10 Famous Companies That Collaborated With Nazi Germany

10 Famous Companies That Collaborated With Nazi Germany

Khalid Elhassan - July 16, 2018

10 Famous Companies That Collaborated With Nazi Germany
Hitler touring a BMW plant in Munich in 1935. New York Post

BMW’s Owners Were Hitler’s Close Friends

Ever since its founding, Bavarian Motor Works, or BMW, have been known for their high-quality luxury automobiles, and until 1945, for their aircraft engines. The company, which today produces luxury cars and motorcycles, is a multinational with plants in Germany, the US, UK, China, India, Brazil, and South Africa. Less known is that its major shareholders, the Quandt family, were close friends and admirers of Hitler and the Nazis.

After a 2007 TV documentary aired unpleasant revelations about the company’s Nazi-era activities, the Quandt family empire launched an investigation which reached troubling conclusion about BMW’s Nazi past. In a nutshell, the Quandt family patriarch, Gunther Quandt, and his son Herbert, were up to their necks in collaborating with the Nazi regime.

To their credit, the current generation of Quandts, unlike most other companies with Nazi ties, eventually came clean and refrained from ducking the issue or sugarcoating things. They commissioned a respected German historian to research the company’s past, and set him loose on BMW’s and the Quandt family’s archives and files. The result was a 1200 page report, which concluded that “[t]he Quandts were linked inseparably with the crimes of the Nazis … The family patriarch was part of the regime“.

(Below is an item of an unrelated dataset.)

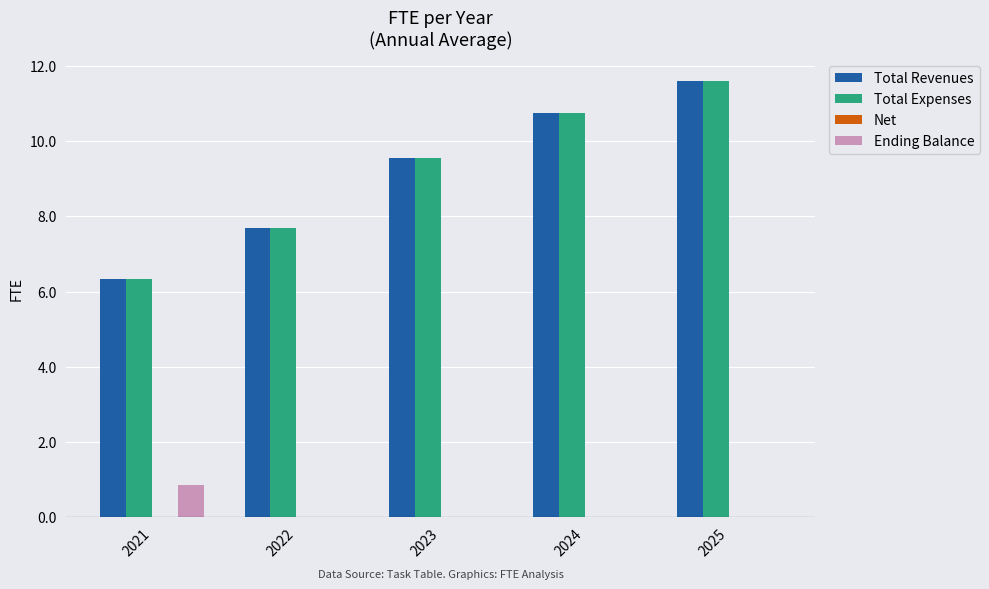

At which category is the sum across all series the highest?

2025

Among other things, the Quandts profited from the Nazis’ “Aryanization Program”, which dispossessed Jews of their property and turned it over to Germans approved by the new regime. Taking advantage of their friendship with Hitler and their excellent Nazi connections, BMW’s owners took over dozens of businesses that were seized from Jews and handed over to the Quandts.

So instrumental was BMW and the Quandts to the Third Reich’s military that Hitler Named Gunther Quandt a Wehrwirtschaftsführer, or “Leader of the Defense Economy”. During WWII, at least 50,000 slave workers from concentration camps toiled in BMW and Quandt family enterprises to manufacture weapons and fulfill armaments contracts. Many of the slave laborers died from the inhumane working conditions. Some from avoidable accidents, some from neglect, some were starved, and others were executed for workplace infractions.